In brazing, joints need to be extremely clean. Any grease or oil present in the joint prevents the flow of filler metal. Hence the joint should be thoroughly cleaned using proper solvents. Oxides and scales present are removed by acid pickling. Fluxes are added into the brazed joint to remove any of the oxides present or prevent the formation of the oxides so that the base metal and the filler metal remain pure during the joining. The fluxes generally used are combinations of borax, boric acid, chlorides, fluorides and tetra borates and other wetting agents. The fluxes used for ferrous materials are mixtures of borax and boric acid in a paste form. A popular composition is 75% borax and 25% boric acid. Alkaline bifluorides are used for brazing of stainless steel, aluminium or beryllium copper alloys. A special flux containing sodium cyanide is used in brazing tungsten to copper. The fumes from all these fluxes are harmful and therefore a proper ventilation and care in use, are essential.

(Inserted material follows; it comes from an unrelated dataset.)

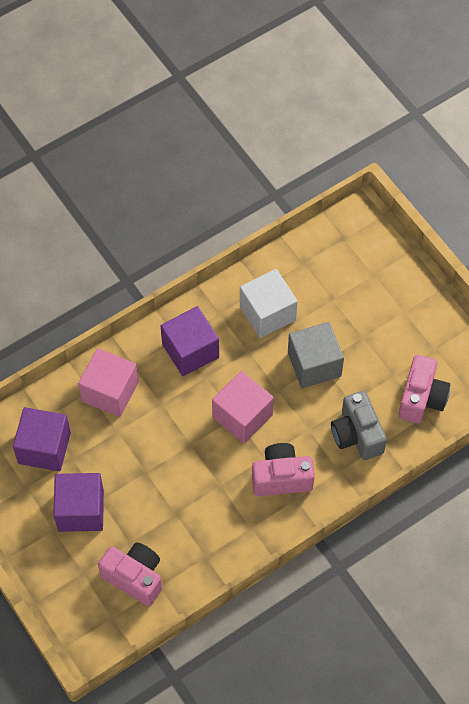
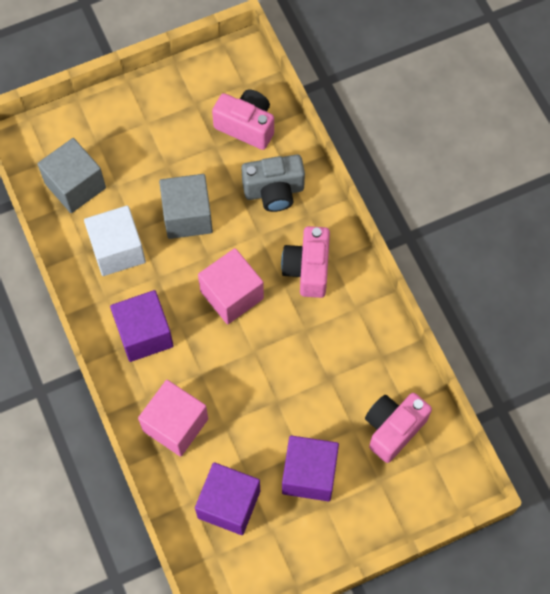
camera: 80 degrees left, 5 degrees up
none -> grey cube [37,138,106,213]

Enough flux should be applied at the joint so that it lasts throughout the brazing session. The method of application of the flux is by spraying, brushing or with the help of a pressurised application.
Depending on the type of base metals brazed, a number of filler metals are available. The joint obtained in brazing is by means of the diffusion of the filler metal into the base material, associated with the surface alloying. Copper based materials are generally used for brazing ferrous materials. Copper alloys having high zinc (70%) content are not extensively used because of their brittleness, but those with less zinc content are used for brazing of various steels. Aluminium-silicon filler materials are used for brazing aluminium.
Silver brazing makes use of a silver based filler metal. Silver brazing is used to give high strength (tensile strength up to 900 MPa) joints. Though originally used for jewellery applications, silver brazing is now extensively used in industrial applications. They can be used with a large range of materials, but because of its high cost it is used in only special applications requiring high strength and high temperature servive.
Heat sources that are used’ for brazing are: a molten bath of brazing filler metal, oxyacetylene torch, controlled atmosphere furnace, electrical resistance heating and induction heating. The main points to be noted are that the joint should be maintained in proper fit with cleanliness before heating the joint for brazing.
A general brazing method is to apply flux to the joint, after it has been properly prepared, heat the joint to bring it to the liquidus temperature of the filler material, and apply the filler material so that it flows into the crevice by capillary forces. The filler metal on solidification gives the necessary joint strength.